Tolerância

A tolerância é um dos tais valores que se mede sobretudo pela intolerância. Tem, sobretudo, a ver com a tolerância religiosa, com a liberdade de cultos. Não nos esqueçamos também que o próprio conceito de soberania nasceu conjunturalmente no seio de um Estado em guerra civil religiosa, constituindo primacialmente um expediente teórico destinado a propagar a tolerância e a conciliação entre grupos incapazes de se coordenaram pelo princípio do cujus regio.
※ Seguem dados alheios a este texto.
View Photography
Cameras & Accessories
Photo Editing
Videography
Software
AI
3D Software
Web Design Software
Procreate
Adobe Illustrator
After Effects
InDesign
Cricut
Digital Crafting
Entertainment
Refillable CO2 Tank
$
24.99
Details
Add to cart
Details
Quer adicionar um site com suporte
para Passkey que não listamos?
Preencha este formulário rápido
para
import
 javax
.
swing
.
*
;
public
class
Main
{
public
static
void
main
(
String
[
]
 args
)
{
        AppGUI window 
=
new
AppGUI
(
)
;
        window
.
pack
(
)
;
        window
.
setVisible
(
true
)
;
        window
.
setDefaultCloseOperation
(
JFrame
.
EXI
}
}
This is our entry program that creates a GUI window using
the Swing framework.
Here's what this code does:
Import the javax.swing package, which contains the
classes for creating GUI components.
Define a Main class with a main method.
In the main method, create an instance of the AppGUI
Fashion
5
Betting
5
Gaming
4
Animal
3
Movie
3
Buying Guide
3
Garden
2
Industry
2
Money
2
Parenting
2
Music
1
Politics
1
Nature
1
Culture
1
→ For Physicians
Adepto da tolerância e também membro destacado do partido dos malcontents ou politiques, Jean Bodin. É desta intenção de unidade religiosa que vão resultar as perseguições aos cristãos, mais por uma Razão de Estado do que pela intolerância religiosa, até ao momento em que pelo Edito de Tessalonica, de 380,o feitiço se volta contra o feiticeiro e o cristianismo se vai transformar na religião oficial do Império:ordenamos que…todas as pessoas abracem o nome de cristãos e católicos, declarando que os dementes e insensatos que sustentam a heresia e cujas reuniões não recebem o nome de igrejas, hão‑de ser castigados primeiro pela justiça divina e depois pela pena inerente ao incumprimento do nosso mandato, mandato que provém da vontade de Deus.

Para Locke a vox populi não é vox Dei: os que negam a existência de um poder divino, não devem ser tolerados…Suprimindo a crença em Deus, tudo se dissolve…Ninguém pode reivindicar em nome da religião, o privilégio da tolerância, se elimina completamente toda a religião, professando o ateísmo.
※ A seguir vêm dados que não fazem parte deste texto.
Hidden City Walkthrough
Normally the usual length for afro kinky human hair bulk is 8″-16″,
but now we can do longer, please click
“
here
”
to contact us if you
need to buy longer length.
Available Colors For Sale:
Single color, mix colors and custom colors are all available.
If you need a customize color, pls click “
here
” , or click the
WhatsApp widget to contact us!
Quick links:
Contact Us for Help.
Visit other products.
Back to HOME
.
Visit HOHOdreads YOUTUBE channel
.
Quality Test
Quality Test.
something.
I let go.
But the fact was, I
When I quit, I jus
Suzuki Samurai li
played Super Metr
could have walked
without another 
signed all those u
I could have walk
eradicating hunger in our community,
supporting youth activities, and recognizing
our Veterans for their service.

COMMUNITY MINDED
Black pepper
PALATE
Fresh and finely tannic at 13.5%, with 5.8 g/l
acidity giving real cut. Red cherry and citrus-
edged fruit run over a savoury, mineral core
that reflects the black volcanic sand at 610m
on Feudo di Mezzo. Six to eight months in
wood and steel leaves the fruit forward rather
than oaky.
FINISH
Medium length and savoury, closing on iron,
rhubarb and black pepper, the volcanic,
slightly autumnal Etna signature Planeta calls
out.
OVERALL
Neste sentido Mill vai procurar os princípios fundamentais dos fundadores do liberalismo, como os de Locke da tolerância, considerando que a liberdade é procurar o nosso próprio bem à nossa própria maneira mas de tal forma que não tentemos privar os outros da liberdade deles ou entravar os respetivos esforços para a obter.

Tolerância em Mill

Tal como dizia Voltaire, que Popper cita a tolerância é a consequência necessária do reconhecimento de que somos falíveis: errar é humano, e todos nós cometemos erros permanentemente. Então perdoemo‑nos uns aos outros as nossas loucuras. É este o fundamento do direito natural.